> TO-DO ITEM: Copy the lines below word for word, leaving out the pictures.

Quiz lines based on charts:
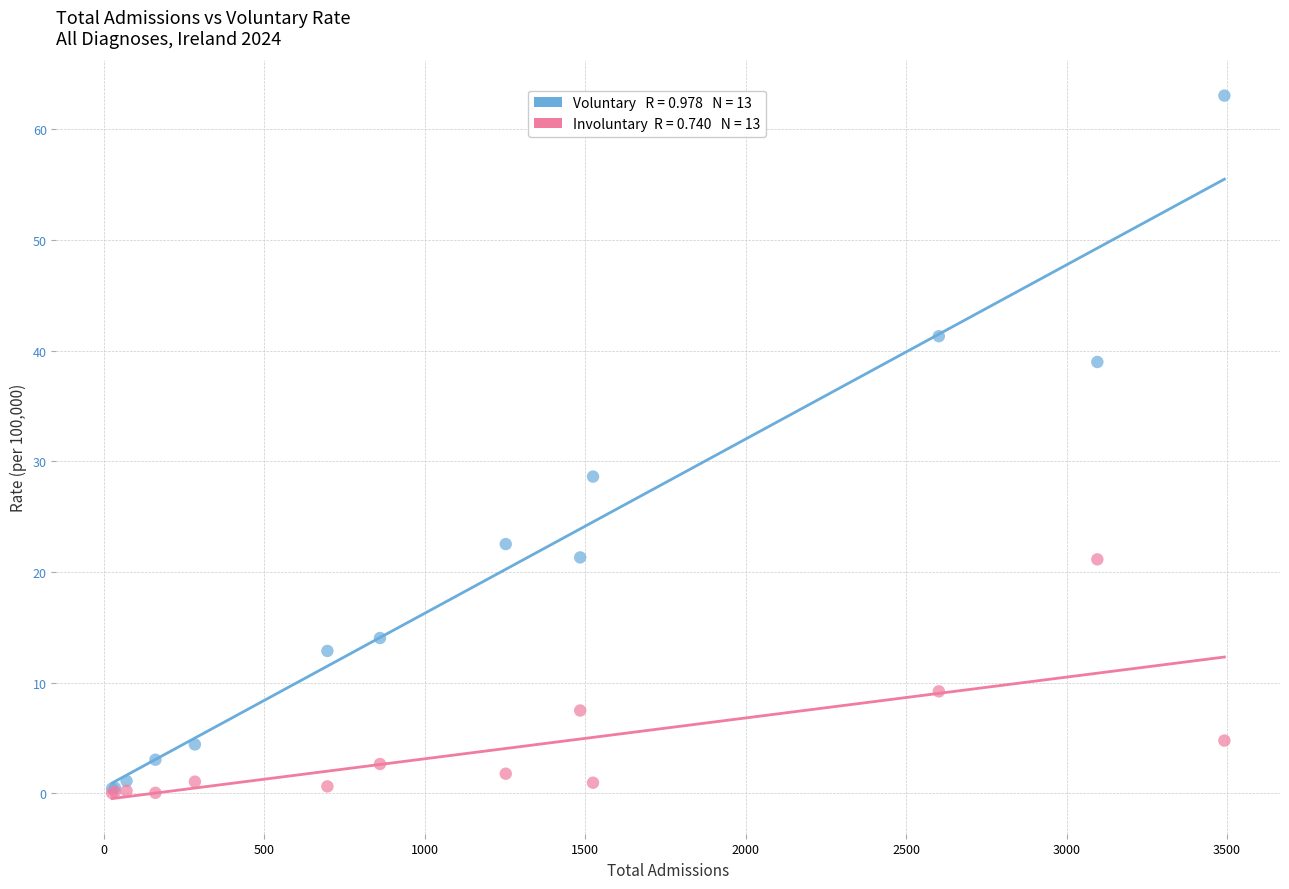

Across all series, what Y value is closest to 31?

28.6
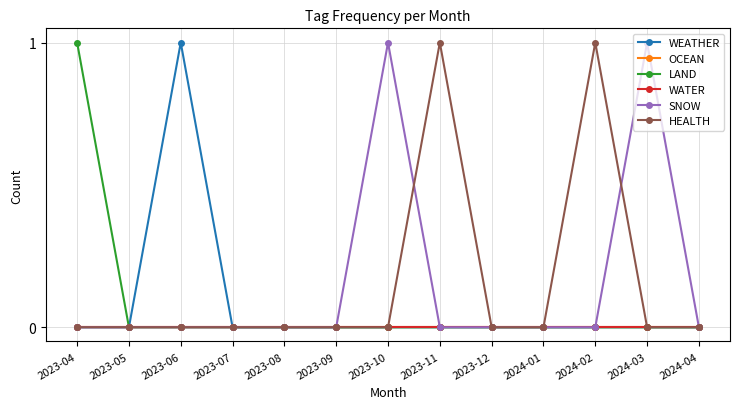

What is the spread (max minus min) of values at 2023-10?

1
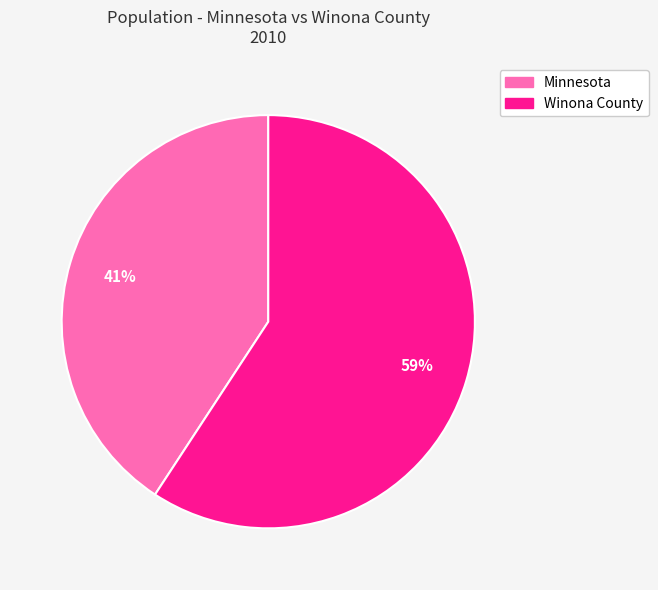

Which has a higher value, Minnesota or Winona County?

Winona County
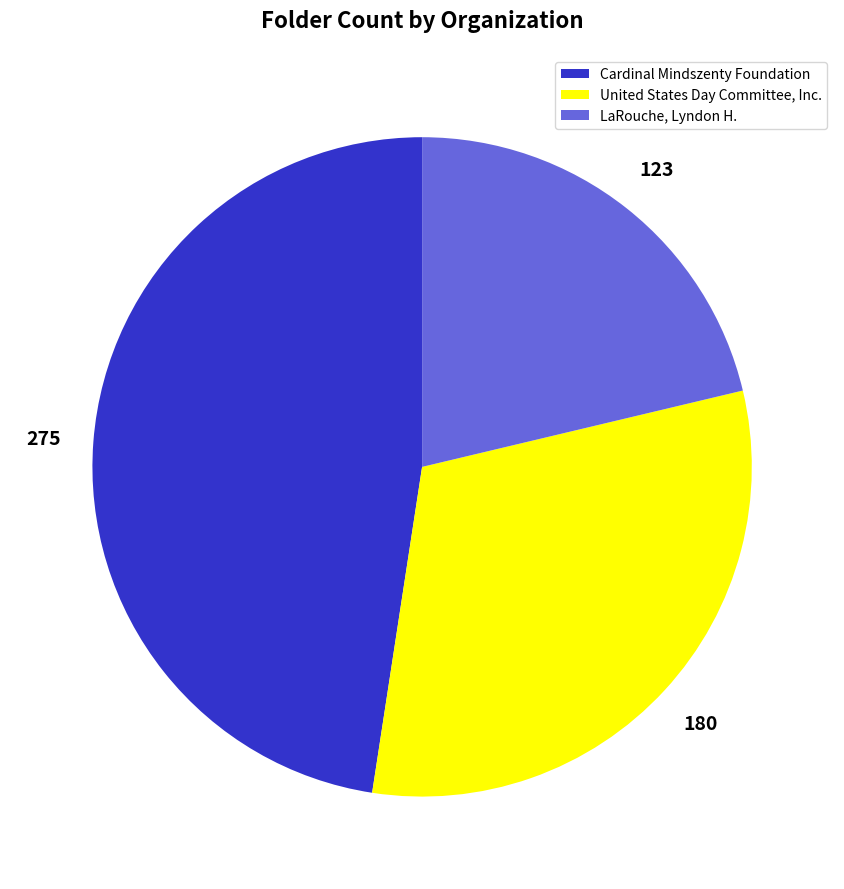

The United States Day Committee, Inc. slice represents 25% of the pie. True or false?

False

> RESPONSE BELOW:
Across all series, what Y value is closest to 31?

28.6

What is the spread (max minus min) of values at 2023-10?

1

Which has a higher value, Minnesota or Winona County?

Winona County

The United States Day Committee, Inc. slice represents 25% of the pie. True or false?

False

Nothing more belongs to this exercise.